[LLVMdev] RFC: Binary format for instrumentation based profiling data

Mon Mar 24 15:26:27 PDT 2014

On Mar 24, 2014, at 12:29 PM, Chandler Carruth <chandlerc at google.com> wrote:

> Format 2
> --------
> 
> This format should be efficient to read and preferably reasonably
> compact. We'll convert from format 1 to format 2 using llvm-profdata,
> and clang will use format 2 for PGO.
> 
> Since the only particularly important operation in this use case is fast
> lookup, I propose using the on disk hash table that's currently used in
> clang for AST serialization/PTH/etc with a small amount of metadata in a
> header.
> 
> The hash table implementation currently lives in include/clang/Basic and
> consists of a single header. Moving it to llvm and updating the clients
> in clang should be easy. I'll send a brief RFC separately to see if
> anyone's opposed to moving it.
> 
> I can mention this and we can discuss this on the other thread if you would rather, but I'm not a huge fan of this code.
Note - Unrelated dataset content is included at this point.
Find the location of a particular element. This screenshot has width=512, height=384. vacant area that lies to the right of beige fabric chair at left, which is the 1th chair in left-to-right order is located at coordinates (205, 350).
My vague memory was that this was a quick hack by Doug that he never really expected to live long-term.
> 
> I have a general preference for from-disk lookups to use tries (for strings, prefix tries) or other fast, sorted lookup structures. 

These profiles will contain every function in a program.  Relatively few of these will be needed per translation unit (per invocation of clang).  I suspect that an on disk hash will perform better than a trie for this use case, since it requires fewer loads from disk.

But the main benefit of the clang on-disk hash is that it’s in use and it already works.  Unless tries are significantly better, I prefer cleaning up the (working) hash table implementation to implementing (and debugging) something new.

> They have the nice property of being inherently stable and unambiguous, and not baking any hashing algorithm into it.

It *is* harder to keep the hash table stable.  I think it’s worth the cost here.